Please copy, word for word, the line that contains "add a goal to" and every line after it through the end of the records, and nothing more.

- - -

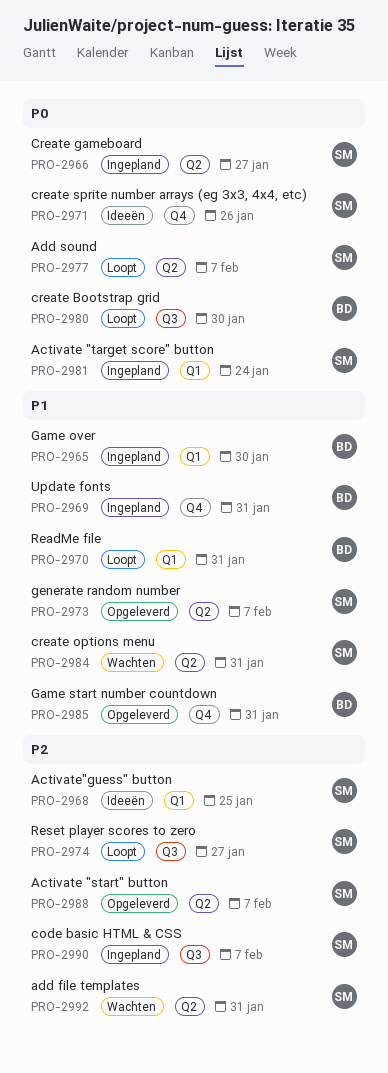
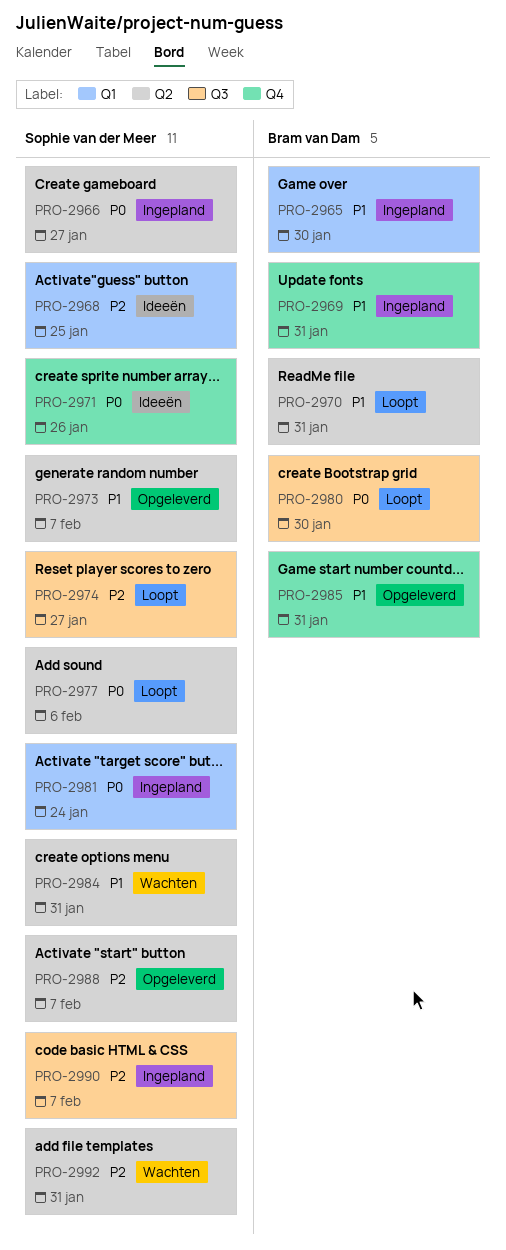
PRO-2970, label: Q1 -> Q2
PRO-2977, due: Feb 7 -> Feb 6

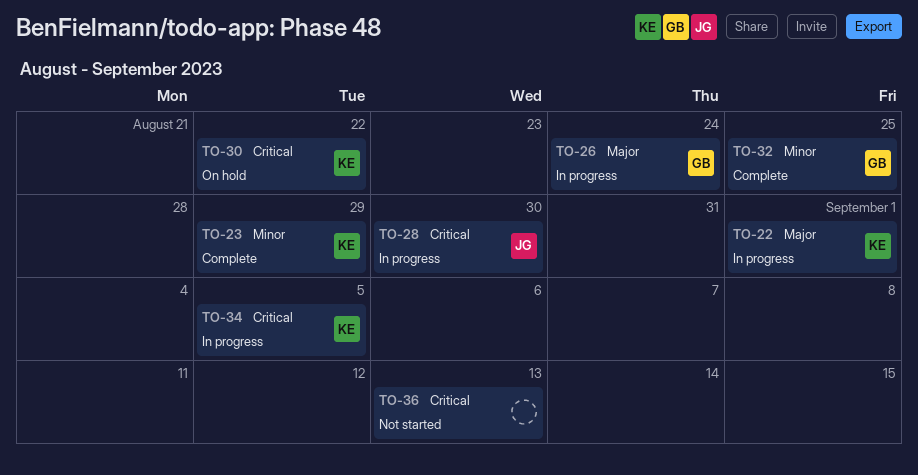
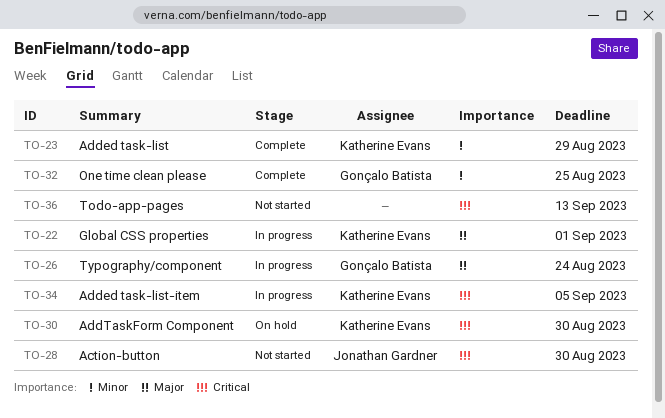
TO-28, status: In progress -> Not started
TO-30, due: Aug 22 -> Aug 30

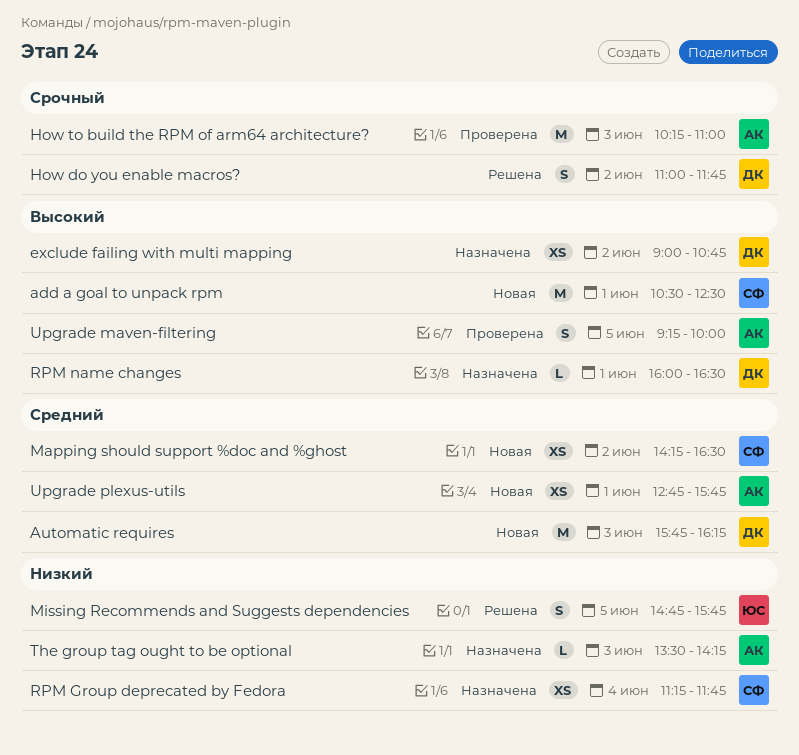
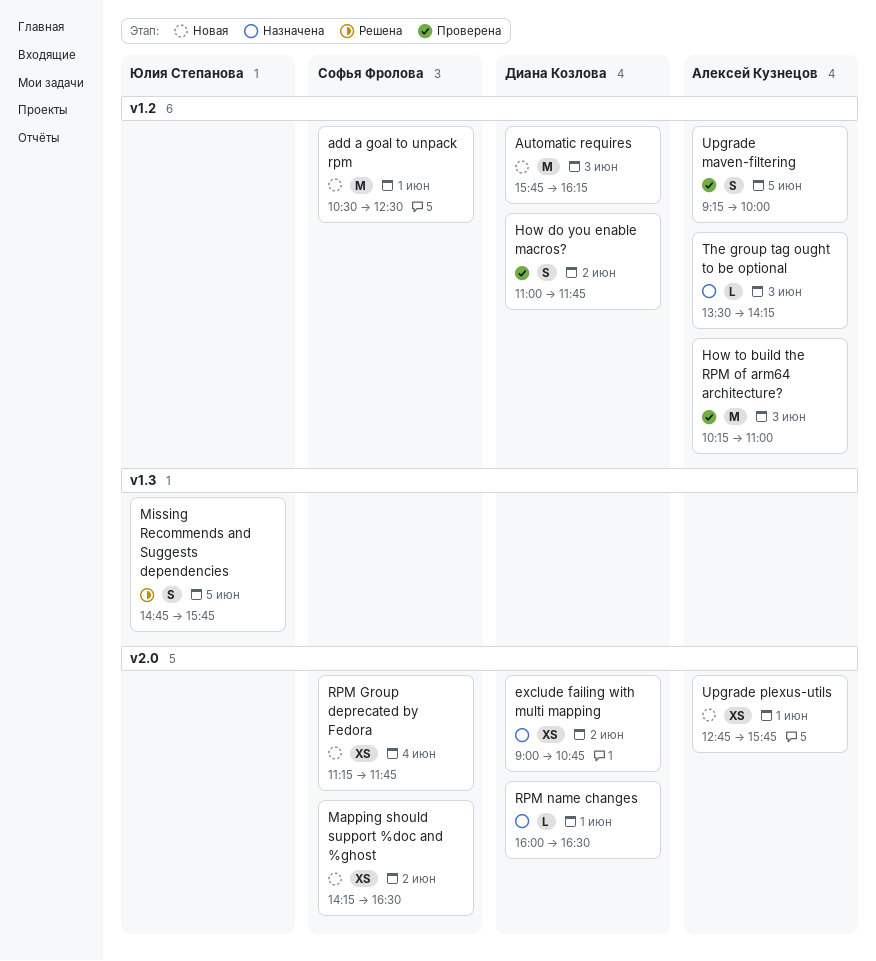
How do you enable macros?, status: Решена -> Проверена
RPM Group deprecated by Fedora, status: Назначена -> Новая

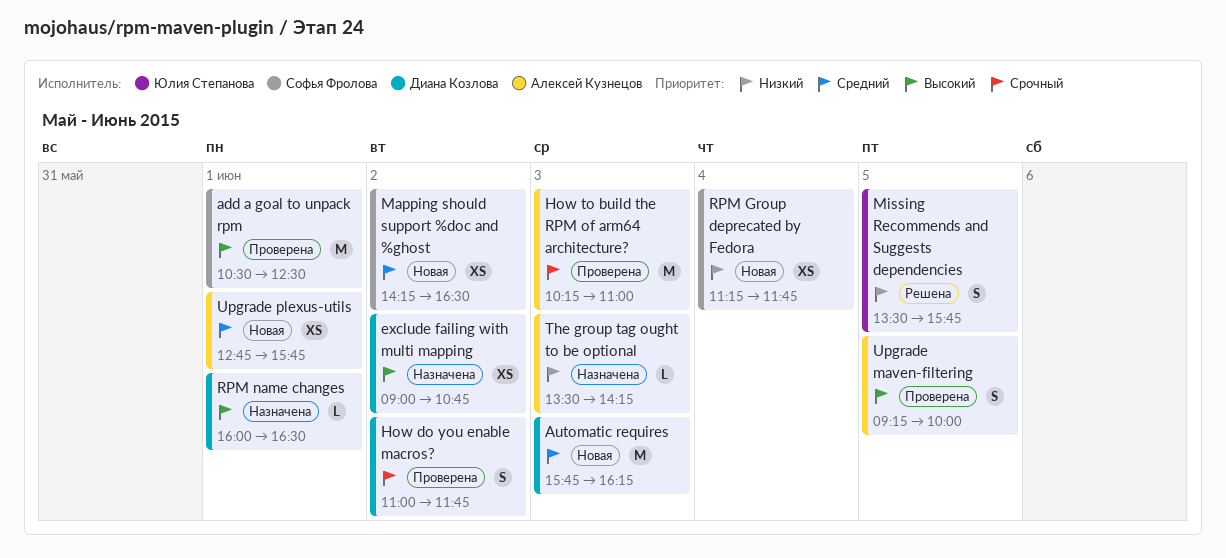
add a goal to unpack rpm, status: Новая -> Проверена
Missing Recommends and Suggests dependencies, begins: 14:45 -> 13:30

- - -

> _Solution_:
add a goal to unpack rpm, status: Новая -> Проверена
Missing Recommends and Suggests dependencies, begins: 14:45 -> 13:30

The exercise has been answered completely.